CAPT.
ROBERT G. BUTLER JR.
Commanding Officer
Center for Naval Engineering
Had I not joined the Navy, I would probably still be pumping gas and
working on engines at
the local filling station. The Navy has been great for me.
I am from Virginia Beach, Va., and I grew up in Princess Anne County.
I enlisted in 1970 and served as an engineman aboard the destroyer Robert
L. Wilson. I wasn’t there very long when the chief engineer asked
me what I wanted to do in the Navy. I told him that, as a civilian, I
had enjoyed working on engines. Well, he said, ‘What you want to
be is an engineman.’ By then — I had about six months in the
Navy — I had wised up. I asked, ‘What do they do?’ before
I said, ‘Yes.’
I served as the leading petty officer on the Wilson for almost three-and-a-half
years. I had decided about the time I made third-class engineman that
my goal in the Navy was to be chief engineer on a destroyer. I learned
about the LDO [Limited Duty Officer] program and that is what I worked
toward. After nine years and nine months in the enlisted ranks, I did,
in fact, get to become a chief engineer on a destroyer: the USS Sampson,
DDG 10. I have been a chief engineer three times and have loved it every
time.
Back as a young officer, I could see things that I wanted to fix or change,
but as a junior person it is hard to do that. You have to be persistent.
When I got my first command — at Shore Intermediate Maintenance
Activity in Newport, R.I. — I was able to institute a lot of my
beliefs. We worked as hard as we could to make a ship available for the
amount of time that was needed to make repairs and to avoid spending premium
dollars.
At the Center for Naval Engineering, Norfolk, Va., it will be my responsibility
to outline training plans for sailors that can take them through an entire
career. We need to be disciplined in how we put that together and how
we develop our courses. We should at least make sure that when we ask
the young sailor what he wants to do, he would know what his options are.

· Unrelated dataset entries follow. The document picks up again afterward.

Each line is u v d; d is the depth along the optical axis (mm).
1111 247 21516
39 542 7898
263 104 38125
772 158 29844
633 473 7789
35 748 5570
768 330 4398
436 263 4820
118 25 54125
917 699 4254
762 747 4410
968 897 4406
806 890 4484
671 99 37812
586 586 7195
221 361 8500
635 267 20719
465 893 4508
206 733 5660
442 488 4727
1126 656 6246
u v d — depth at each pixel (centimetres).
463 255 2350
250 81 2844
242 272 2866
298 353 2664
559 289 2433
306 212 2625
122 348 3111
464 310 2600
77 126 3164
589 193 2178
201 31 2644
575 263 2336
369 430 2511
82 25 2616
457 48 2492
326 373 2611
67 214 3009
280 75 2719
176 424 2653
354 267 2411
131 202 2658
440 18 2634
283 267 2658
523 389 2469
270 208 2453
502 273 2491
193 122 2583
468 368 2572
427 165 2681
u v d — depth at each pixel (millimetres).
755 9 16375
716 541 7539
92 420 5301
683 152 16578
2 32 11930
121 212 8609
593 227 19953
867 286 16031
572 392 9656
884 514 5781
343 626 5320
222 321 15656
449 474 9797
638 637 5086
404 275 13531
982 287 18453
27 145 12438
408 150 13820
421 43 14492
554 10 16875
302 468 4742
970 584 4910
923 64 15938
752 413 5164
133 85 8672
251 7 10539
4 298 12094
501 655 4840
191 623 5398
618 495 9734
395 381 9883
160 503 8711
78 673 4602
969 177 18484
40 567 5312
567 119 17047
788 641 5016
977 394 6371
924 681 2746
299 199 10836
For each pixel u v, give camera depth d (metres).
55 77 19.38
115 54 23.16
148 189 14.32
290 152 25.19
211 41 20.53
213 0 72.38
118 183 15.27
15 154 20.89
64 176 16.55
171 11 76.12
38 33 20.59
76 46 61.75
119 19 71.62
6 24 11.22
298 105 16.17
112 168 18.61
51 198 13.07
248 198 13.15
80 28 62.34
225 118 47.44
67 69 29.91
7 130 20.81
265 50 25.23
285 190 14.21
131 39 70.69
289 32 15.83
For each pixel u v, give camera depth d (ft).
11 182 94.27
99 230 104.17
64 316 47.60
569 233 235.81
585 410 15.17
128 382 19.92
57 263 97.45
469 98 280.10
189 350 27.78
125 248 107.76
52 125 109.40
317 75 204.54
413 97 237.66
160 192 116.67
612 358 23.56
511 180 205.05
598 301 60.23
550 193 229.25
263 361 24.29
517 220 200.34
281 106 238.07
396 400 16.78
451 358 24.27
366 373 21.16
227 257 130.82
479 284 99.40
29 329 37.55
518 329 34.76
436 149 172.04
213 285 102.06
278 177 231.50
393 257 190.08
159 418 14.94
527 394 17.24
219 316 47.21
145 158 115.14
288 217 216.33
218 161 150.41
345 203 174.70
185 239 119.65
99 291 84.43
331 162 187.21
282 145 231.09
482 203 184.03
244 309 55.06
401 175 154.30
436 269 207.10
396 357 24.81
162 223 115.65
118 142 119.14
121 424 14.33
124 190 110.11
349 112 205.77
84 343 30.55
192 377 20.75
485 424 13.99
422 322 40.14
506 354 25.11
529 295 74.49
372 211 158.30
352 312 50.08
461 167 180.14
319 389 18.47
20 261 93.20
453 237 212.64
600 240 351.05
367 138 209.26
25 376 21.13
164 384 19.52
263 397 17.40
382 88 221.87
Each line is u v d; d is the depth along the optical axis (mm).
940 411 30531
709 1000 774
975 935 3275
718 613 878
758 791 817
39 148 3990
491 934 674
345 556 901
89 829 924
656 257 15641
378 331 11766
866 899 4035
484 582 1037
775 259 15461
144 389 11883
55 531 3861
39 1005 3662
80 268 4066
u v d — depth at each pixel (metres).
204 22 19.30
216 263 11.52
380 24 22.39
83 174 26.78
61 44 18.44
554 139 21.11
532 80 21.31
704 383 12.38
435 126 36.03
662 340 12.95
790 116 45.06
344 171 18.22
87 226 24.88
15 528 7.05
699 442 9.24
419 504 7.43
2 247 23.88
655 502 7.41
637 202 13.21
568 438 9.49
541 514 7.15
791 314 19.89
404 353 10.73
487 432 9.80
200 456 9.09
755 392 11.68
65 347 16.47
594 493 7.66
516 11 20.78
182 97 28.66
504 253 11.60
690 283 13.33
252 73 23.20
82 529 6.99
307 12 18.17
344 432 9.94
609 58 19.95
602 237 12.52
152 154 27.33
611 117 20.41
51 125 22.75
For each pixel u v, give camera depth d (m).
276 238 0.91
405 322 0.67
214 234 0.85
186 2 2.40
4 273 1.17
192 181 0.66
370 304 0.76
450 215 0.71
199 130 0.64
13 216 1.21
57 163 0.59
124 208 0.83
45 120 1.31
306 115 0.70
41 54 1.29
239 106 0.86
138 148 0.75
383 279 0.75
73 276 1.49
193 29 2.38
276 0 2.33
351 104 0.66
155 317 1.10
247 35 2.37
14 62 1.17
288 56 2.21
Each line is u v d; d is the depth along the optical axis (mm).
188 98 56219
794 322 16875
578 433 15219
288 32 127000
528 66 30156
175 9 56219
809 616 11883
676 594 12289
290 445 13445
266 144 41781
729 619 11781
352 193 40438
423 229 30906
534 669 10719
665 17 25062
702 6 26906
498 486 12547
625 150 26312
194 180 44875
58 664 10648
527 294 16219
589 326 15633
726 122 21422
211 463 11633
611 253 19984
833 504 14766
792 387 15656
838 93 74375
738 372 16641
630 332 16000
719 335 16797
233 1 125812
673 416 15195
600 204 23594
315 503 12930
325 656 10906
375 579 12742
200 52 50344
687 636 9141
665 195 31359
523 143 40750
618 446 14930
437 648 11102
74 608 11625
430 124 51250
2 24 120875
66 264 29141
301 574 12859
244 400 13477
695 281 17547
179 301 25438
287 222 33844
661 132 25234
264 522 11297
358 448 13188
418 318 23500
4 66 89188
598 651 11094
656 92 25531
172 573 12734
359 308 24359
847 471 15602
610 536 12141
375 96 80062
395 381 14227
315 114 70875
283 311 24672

The most important objective for me will be taking care of the sailors:
providing them the training they need to be able to go out and do their
jobs. I would like to see a sailor starting out from boot camp with a
career path laid out so that by the time he has eight to 10 years in the
Navy, he is a qualified journeyman, equivalent to a journeyman at the
Norfolk Naval Shipyard. Not only should sailors have the title, they should
have the respect and the jobs that come with it.